Ziel der Übung -> Ersetze im Reisebericht über Toronto das Wort „Mietfahrrad“ durch „Leihfahrrad“ und gib bitte den Abschnitt von „Mit einem Mietfahrrad“ bis „Gebäude in Toronto.“ mit dieser Änderung wieder.

Vorliegender Text ->

=======

Mit einem Mietfahrrad geht es zurück zum Pier. Zunächst auf einem Holzbohlenweg am Ufer, später auf einem Spazierweg. Es geht durch ein kleines Vogelschutzgebiet, vorbei an Tennisplätzen, einer kleinen Kirche, einem Künstlerhaus am Meer. Darüber thront der Gibraltar Leuchtturm von 1808, eines der ältesten Gebäude in Toronto.
Mittlerweile ist Abend angebrochen und die letzte Fähre zum Festland ist weg. Also rufe ich ein Wassertaxi, was nicht lange auf sich warten lässt. Die Sonne ist hinter den Wolkenkratzern verschwunden, in den Bürotürmen an der Yonge Street brennt noch Licht. Die Luft ist kühl und frisch. Ein perfekter Sommertag geht zu Ende.

=======

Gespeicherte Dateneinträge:
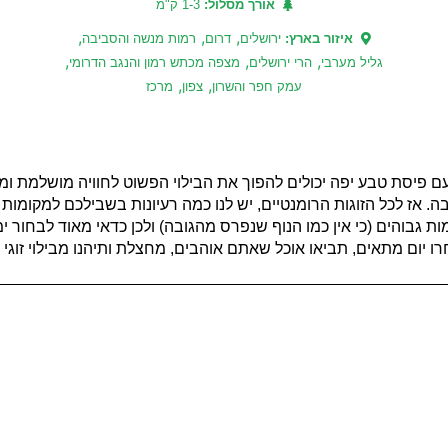
אורך מסלול:
1-3 ק"מ
,
,
,
איזור בארץ:
ירושלים
דרום
רמות מנשה והסביבה
,
,
,
גליל מערבי
הרי ירושלים
מצפה מכתש רמון והנגב הדרומי
,
,
עמק חפר והשרון
צפון
מרכז
 עם פיסת טבע יפה יכולים להפוך את הבילוי הפשוט לחוויה מושלמת ומ
 אז לכל הזוגות הרומנטיים, יש לנו כמה רעיונות בשבילכם למקומות 
ות גבוהים (כי אין כמו הנוף שנפרס מהגובה) ולכן כדאי מאוד לבחור 
ו יום מתאים, תביאו אוכל שאתם אוהבים, מחצלת ותיהנו מבילוי זוגי 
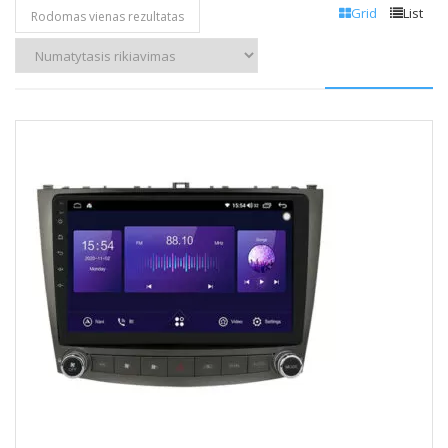
Grid
List
Rodomas vienas rezultatas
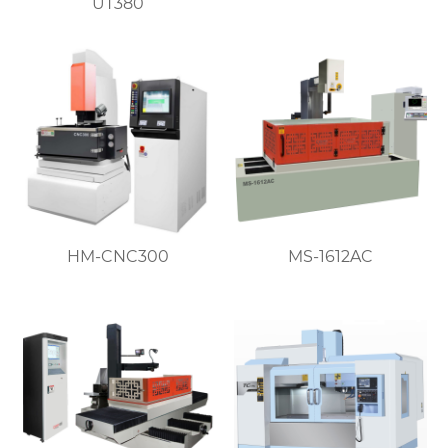
UT380
HM-CNC300
MS-1612AC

=======

Ergebnis siehe unten ->
Mit einem Leihfahrrad geht es zurück zum Pier. Zunächst auf einem Holzbohlenweg am Ufer, später auf einem Spazierweg. Es geht durch ein kleines Vogelschutzgebiet, vorbei an Tennisplätzen, einer kleinen Kirche, einem Künstlerhaus am Meer. Darüber thront der Gibraltar Leuchtturm von 1808, eines der ältesten Gebäude in Toronto.